8 Responses to Yorkshire Pudding

  1. Stewart Millls June 13, 2014 at 3:06 am #

    Wonderful recipe and a doll to boot . let’s hear it for the Lady!!

  2. Rhonda J HUNTER July 12, 2014 at 5:44 am #

    Sounds a lot better than our British neighbors version that I remember. It was loaded with very aged, fatty beef and had to be steamed for about 6 hours. These sound more like what my grandmother made for Sunday dinner and I thought were dinner rolls, until years later.

  3. Lori July 12, 2014 at 8:26 am #

    I live in Georgia, USA and we’ve never had Yorkshire pudding. Would love to try these with Roast Beef, potatoes and gravy. Got a good gravy recipe to go with these??

    • Marla Hingley
      Marla Hingley July 12, 2014 at 1:22 pm #

      Yes we a tasty gravy recipe if you look under the Recipes tab in Sauces/Savory Sauces.

  4. Lorraine October 3, 2014 at 7:28 pm #

    Would rice flour work?

    • Marla Hingley
      Marla Hingley October 3, 2014 at 7:55 pm #

      Because of the limiting qualities of gluten free flours, you really need to use a blend of those flours to achieve the results similar to using gluten. Using a single flour is fine in small quantities (less than 3/4 cup), but more than that you really need a blend. For this recipe I linked to a specific flour blend, however if you use another blend just be aware that results may be similar but not exact. That is the crazy nature of gluten free flours! If you try out your own blend, let us know what you used and how it turned out!
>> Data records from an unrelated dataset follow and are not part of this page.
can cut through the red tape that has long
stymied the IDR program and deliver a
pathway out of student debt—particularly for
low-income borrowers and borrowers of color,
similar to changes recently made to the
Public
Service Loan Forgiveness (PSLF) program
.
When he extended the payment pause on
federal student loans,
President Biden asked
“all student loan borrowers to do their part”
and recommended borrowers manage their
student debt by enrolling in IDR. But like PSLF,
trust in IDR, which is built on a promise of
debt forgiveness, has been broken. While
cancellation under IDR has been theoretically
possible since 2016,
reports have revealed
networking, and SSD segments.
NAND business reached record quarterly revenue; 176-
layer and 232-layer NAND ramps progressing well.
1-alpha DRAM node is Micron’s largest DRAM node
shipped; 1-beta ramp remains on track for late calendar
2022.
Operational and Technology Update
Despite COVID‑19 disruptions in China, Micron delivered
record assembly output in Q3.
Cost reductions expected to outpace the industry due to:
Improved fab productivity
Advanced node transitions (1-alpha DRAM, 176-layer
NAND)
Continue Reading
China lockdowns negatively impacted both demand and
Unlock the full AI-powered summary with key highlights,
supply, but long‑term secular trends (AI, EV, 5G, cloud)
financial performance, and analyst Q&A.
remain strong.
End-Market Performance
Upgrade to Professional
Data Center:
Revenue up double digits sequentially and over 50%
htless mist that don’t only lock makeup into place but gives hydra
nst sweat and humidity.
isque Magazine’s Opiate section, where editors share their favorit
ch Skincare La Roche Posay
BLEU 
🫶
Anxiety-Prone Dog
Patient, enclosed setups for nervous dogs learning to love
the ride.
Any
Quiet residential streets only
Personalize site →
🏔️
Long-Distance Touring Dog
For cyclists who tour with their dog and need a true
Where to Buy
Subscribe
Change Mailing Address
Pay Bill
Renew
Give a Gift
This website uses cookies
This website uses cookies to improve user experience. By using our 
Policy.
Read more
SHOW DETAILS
  5. Caroline December 10, 2014 at 9:40 pm #

    So they really aren’t pudding at all? Why are they called Puddings then?

    • Marla Hingley
      Marla Hingley December 11, 2014 at 9:40 am #

      Nope, not pudding, or a dessert at all. Yummy soufflé-like biscuits that are perfect with roast beef or even turkey.
      Over the centuries the word has evolved from referring to savory-type dishes like Black Pudding and Steak & Kidney Pudding, to the more commonly known sweet desserts of today. The recipe (and name) has been around since the 1700 and originated in the UK. But a rose by another other name would still smell as sweet!